RECORDS FOR PROCESSING:
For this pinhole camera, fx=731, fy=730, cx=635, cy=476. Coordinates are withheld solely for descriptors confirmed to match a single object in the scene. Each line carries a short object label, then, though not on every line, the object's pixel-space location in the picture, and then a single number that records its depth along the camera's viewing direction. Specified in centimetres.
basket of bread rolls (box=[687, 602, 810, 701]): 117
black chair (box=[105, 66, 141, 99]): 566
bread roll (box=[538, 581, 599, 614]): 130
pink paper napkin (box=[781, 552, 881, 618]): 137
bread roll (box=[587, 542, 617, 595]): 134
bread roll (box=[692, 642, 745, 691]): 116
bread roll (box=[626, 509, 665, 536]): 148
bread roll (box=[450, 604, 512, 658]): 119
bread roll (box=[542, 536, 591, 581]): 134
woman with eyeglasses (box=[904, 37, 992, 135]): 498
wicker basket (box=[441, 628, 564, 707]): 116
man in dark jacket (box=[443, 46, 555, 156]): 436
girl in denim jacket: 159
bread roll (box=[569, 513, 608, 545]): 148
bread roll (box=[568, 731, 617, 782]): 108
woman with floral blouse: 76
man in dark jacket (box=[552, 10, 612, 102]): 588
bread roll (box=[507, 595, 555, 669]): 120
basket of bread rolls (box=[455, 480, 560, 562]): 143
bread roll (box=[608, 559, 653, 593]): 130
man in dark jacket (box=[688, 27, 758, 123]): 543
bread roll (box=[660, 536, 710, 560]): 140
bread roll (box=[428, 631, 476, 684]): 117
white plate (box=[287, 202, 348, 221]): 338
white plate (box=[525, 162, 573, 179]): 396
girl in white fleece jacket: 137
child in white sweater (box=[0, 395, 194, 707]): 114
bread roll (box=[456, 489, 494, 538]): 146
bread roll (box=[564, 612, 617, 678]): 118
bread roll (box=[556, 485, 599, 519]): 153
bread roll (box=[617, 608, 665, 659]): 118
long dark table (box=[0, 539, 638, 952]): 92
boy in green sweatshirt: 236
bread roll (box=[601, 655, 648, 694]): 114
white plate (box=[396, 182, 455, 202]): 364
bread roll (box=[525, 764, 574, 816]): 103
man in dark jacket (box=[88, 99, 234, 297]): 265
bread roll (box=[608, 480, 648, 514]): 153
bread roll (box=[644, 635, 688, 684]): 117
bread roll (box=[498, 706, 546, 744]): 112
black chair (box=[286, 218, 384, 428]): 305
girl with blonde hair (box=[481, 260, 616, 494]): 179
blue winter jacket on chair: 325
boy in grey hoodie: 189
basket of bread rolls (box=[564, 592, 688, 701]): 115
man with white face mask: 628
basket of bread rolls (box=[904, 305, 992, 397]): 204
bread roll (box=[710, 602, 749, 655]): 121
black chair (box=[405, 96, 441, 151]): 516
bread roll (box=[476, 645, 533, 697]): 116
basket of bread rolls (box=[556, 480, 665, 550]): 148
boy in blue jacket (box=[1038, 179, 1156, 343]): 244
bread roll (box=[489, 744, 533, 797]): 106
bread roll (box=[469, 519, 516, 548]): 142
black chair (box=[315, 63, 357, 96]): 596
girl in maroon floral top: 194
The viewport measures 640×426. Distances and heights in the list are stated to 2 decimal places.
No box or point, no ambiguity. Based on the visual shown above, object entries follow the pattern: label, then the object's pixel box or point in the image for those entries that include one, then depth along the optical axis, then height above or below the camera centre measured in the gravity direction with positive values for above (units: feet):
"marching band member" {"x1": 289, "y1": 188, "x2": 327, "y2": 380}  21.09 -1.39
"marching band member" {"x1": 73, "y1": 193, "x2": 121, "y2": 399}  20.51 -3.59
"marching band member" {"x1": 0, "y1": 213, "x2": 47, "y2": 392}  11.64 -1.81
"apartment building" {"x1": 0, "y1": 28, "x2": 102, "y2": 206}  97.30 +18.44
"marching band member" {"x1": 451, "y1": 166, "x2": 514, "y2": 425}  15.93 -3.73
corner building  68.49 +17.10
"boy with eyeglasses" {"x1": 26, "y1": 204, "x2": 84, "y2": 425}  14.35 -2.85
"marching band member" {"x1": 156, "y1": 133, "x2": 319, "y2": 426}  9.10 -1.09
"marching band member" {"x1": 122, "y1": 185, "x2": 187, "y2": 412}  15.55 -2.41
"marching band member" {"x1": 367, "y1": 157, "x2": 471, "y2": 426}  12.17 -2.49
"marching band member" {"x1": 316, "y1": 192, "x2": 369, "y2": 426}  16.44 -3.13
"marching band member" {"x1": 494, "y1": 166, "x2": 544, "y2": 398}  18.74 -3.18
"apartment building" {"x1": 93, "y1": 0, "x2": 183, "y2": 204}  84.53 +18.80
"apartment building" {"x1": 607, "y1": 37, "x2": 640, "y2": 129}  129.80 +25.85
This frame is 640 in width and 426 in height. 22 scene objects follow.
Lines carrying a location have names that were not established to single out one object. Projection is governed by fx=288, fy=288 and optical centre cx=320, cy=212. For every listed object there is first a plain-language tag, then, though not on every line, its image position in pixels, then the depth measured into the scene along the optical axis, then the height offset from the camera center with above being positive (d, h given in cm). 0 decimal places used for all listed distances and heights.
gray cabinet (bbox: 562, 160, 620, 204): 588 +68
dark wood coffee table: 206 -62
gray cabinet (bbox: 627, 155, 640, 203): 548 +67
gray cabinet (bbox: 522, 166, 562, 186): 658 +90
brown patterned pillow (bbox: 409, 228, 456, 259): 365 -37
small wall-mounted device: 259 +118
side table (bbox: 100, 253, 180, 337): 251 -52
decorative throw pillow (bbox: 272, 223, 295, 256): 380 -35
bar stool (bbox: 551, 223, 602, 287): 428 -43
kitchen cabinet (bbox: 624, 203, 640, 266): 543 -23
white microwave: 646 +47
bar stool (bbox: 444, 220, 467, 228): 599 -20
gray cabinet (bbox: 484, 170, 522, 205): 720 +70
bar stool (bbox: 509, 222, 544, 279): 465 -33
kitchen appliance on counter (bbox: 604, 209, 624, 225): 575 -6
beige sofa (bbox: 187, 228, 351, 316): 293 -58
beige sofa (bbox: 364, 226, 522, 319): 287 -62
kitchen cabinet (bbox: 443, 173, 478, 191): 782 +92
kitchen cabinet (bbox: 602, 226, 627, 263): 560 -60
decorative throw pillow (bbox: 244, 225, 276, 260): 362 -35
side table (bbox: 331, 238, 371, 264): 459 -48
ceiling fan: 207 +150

TASK BRIEF: Going through the entries, return every line holding the word "table".

ANSWER BOX:
long dark table (box=[0, 539, 638, 952]): 92
dark wood coffee table: 206 -62
side table (bbox: 100, 253, 180, 337): 251 -52
side table (bbox: 331, 238, 371, 264): 459 -48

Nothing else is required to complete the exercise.